Inducing protein degradation by proteolysis targeting chimera (PROTAC) has provided great opportunities for scientific research and industrial applications. Histone deacetylase (HDAC)-PROTAC has been widely developed since the first report of its ability to induce the degradation of SIRT2 in 2017. To date, ten of the eighteen HDACs (HDACs 1–8, HDAC10, and SIRT2) have been successfully targeted and degraded by HDAC-PROTACs. HDAC-PROTACs surpass traditional HDAC inhibitors in many aspects, such as higher selectivity, more potent antiproliferative activity, and the ability to disrupt the enzyme-independent functions of a multifunctional protein and overcome drug resistance. Rationally designing HDAC-PROTACs is a main challenge in development because slight variations in chemical structure can lead to drastic effects on the efficiency and selectivity of the degradation. In the future, HDAC-PROTACs can potentially be involved in clinical research with the support of the increased amount of in vivo data, pharmacokinetic evaluation, and pharmacological studies.

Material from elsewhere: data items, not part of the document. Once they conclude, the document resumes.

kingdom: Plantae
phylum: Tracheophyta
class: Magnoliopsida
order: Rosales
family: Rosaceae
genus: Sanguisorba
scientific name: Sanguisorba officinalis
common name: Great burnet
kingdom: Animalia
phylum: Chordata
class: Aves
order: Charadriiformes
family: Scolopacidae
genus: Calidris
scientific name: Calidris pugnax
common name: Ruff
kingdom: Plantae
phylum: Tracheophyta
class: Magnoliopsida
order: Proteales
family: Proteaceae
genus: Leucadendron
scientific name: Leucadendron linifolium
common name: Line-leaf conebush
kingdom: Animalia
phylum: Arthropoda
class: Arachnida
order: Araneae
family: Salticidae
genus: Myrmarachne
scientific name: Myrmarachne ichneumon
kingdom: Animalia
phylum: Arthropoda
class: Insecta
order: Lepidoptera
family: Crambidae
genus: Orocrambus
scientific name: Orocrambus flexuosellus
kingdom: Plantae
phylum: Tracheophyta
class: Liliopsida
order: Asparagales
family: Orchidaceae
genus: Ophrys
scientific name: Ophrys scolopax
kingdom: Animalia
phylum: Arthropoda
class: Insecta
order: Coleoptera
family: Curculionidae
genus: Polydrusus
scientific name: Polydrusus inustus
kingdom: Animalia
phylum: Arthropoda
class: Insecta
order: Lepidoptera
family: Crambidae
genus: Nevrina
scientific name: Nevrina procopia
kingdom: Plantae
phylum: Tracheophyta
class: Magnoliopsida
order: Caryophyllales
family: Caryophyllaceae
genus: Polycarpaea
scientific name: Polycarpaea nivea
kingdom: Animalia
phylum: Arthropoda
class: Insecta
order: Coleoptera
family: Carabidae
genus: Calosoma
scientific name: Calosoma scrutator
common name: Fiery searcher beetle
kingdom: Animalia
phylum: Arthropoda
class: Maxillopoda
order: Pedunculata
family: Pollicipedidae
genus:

通过蛋白水解靶向嵌合体（PROTAC）诱导蛋白质降解为科学研究和工业应用提供了巨大的机会。自 2017 年首次报道其能够诱导 SIRT2 降解以来，组蛋白脱乙酰酶 (HDAC)-PROTAC 得到了广泛的开发。迄今为止，18 个 HDAC 中的 10 个（HDAC 1-8、HDAC10 和 SIRT2）已成功被靶向并被 HDAC-PROTAC 降解。HDAC-PROTAC 在许多方面超越了传统的 HDAC 抑制剂，例如更高的选择性、更有效的抗增殖活性以及破坏多功能蛋白的酶独立功能并克服耐药性的能力。合理设计 HDAC-PROTAC 是开发中的一个主要挑战，因为化学结构的微小变化可能会对降解效率和选择性产生巨大影响。未来，在体内数据量增加、药代动力学评估和药理研究的支持下，HDAC-PROTAC有可能参与临床研究。